Strategic Grievance Handling
Steward Update, Vol. 15, No. 3
Strategic Grievance Handling
Think twice before you file that grievance: there may be a better way to reach your objective
Imagine a doctor who tells every patient to take aspirin no matter what the ailment, or a carpenter whose only tool is a hammer.
No, this isn’t an article about HMO’s or an ad for tools. It’s about thinking strategically when you file grievances. Rather than “prescribe” a written grievance for every problem your co-workers encounter on the job, or view every workplace issue as a “nail” that needs pounding, you can be more thoughtful and strategic — and strengthen your union and its ability to fight for the workers — by asking and answering questions like those below.
Is this a continuing problem or a one-time occurrence?
When you’ve got a situation where one member is unfairly disciplined for absenteeism, a grievance that challenges management’s action might be exactly the right thing to do. But what if the discipline is part of a new, harsh attendance policy, and this one discipline is the beginning of management’s expected crackdown? Filing one grievance at a time may never get you the solution you need, at least not in a timely manner. But dealing with the policy with some group grievances and actions, and perhaps making it an issue in bargaining, might get better and faster results.
If this case going to create a precednet, is it the right test case?
If you decide to challenge management’s new attendance policy through a grievance, you want to make sure you have a case that very clearly demonstrates the unfairness of the policy to an arbitrator. If the grievance goes to arbitration and you lose, you may be stuck with the result for a long time. It is often wiser — a better strategy — to wait for a stronger case or series of cases that the union can take to arbitration with the hope of getting a favorable decision or a good settlement from management.

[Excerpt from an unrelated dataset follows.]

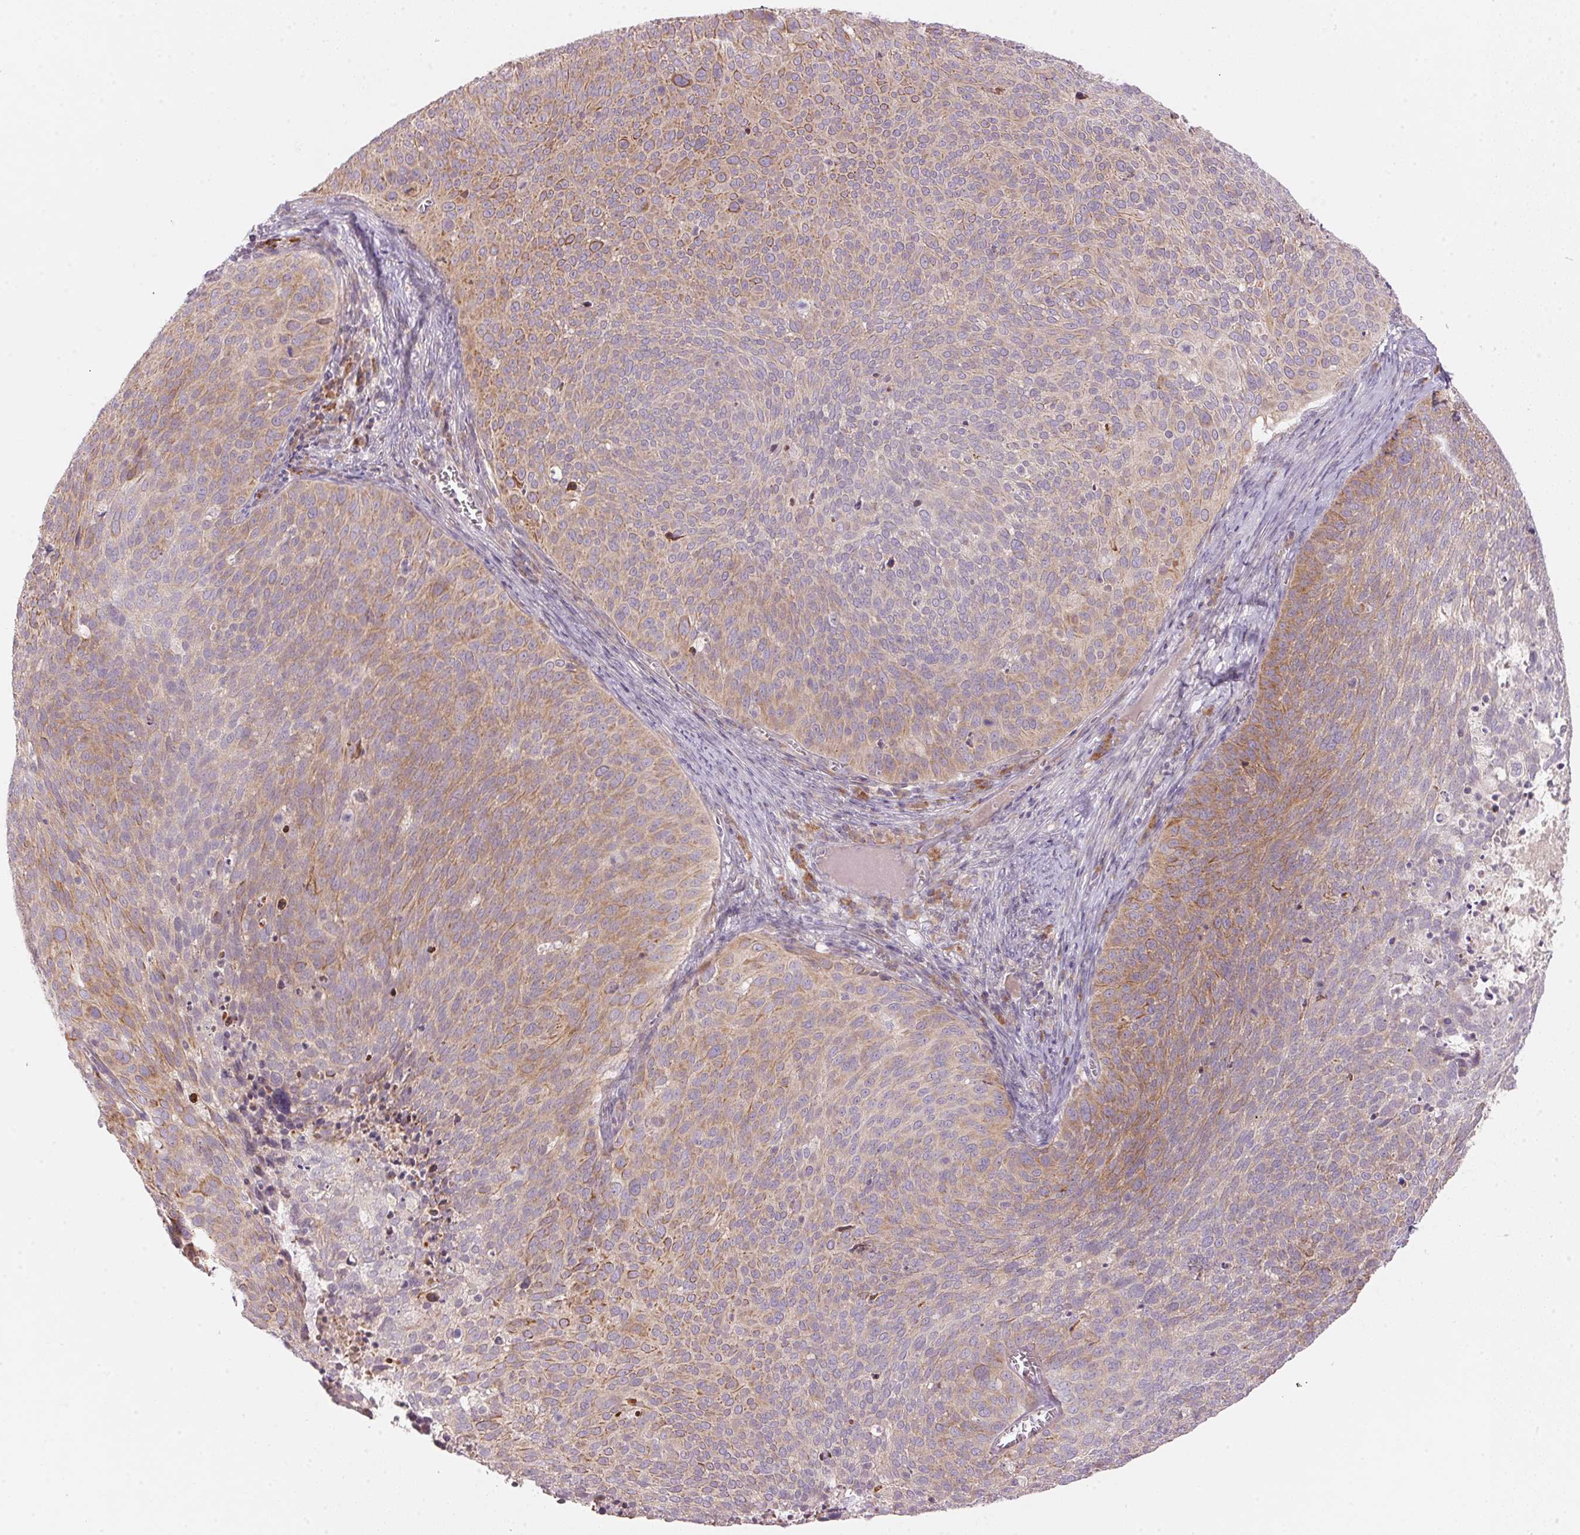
{"staining": {"intensity": "weak", "quantity": "25%-75%", "location": "cytoplasmic/membranous"}, "tissue": "cervical cancer", "cell_type": "Tumor cells", "image_type": "cancer", "snomed": [{"axis": "morphology", "description": "Squamous cell carcinoma, NOS"}, {"axis": "topography", "description": "Cervix"}], "caption": "Brown immunohistochemical staining in cervical cancer (squamous cell carcinoma) displays weak cytoplasmic/membranous staining in approximately 25%-75% of tumor cells.", "gene": "BLOC1S2", "patient": {"sex": "female", "age": 39}}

Who has the power and authority to relsove the issue?
It’s not always clear who in management can resolve an issue. Often stewards are tempted to “beat up on” the closest or nastiest manager or Human Resources representative they can find. But if these are not the people who can change things, you are wasting a lot of energy and time on the wrong targets. It may take some probing to find out just who in management has the final say on an issue, but it’s time well spent.
What is the source of the problem?
Let’s say you are about to file your umpteenth grievance over an incident where a member curses out a supervisor — a supervisor who routinely provokes these incidents by “forgetting” to talk to employees with the proper respect. Does one more grievance challenging the discipline do anything to attack the source of the problem? A more strategic approach might be a group grievance about the supervisor’s unacceptable behavior.
Besides grievances, how else can we resolve this problem?
Would even an arbitrator’s decision telling the disrespectful supervisor to “cease and desist” change the situation?
Perhaps yes, but more likely the problem will continue until you change or expand your strategy and tactics. It might be time for some kind of demonstration. Or giving the silent treatment to the supervisor. Or filing a discrimination charge (if some of the supervisor's comments or conduct constitute unlawful discrimination). Or all of the above.
Like the carpenter with only a hammer, a steward whose toolbelt contains only grievance forms doesn’t have all the tools necessary to get the job done.
What forces are in the way of resloving the problem?
Let’s say the disrespectful supervisor is getting the best productivity that management has ever seen from the workers. Does upper management have much incentive to lean on him to clean up his act? No, so your strategic thinking might lead you to come up with a group plan that offsets the productivity gains. Perhaps bringing large numbers of workers to long grievance “meetings” with management, or making sure everyone is taking enough time to do every job exactly correctly and safely, will give you the leverage you need to achieve a solution.
Or maybe the reason management is dragging its feet on reining in the offending supervisor is its concern that it will cause them to lose “face” — look bad in front of the workers and weaken other supervisors. If this is the case, then you and your members need to do some strategic thinking about whether it’s worth it to give management a face-saving way out of the situation.
So the next time management gives your members a “headache” don’t just reach for the grievance aspirin. Stop and think strategically about other alternatives. And remember, sometimes it takes something other than a hammer to screw management’s bad decisions to the wall.
— Ken Margolies. The writer is on the labor education faculty at Cornell Univeristy.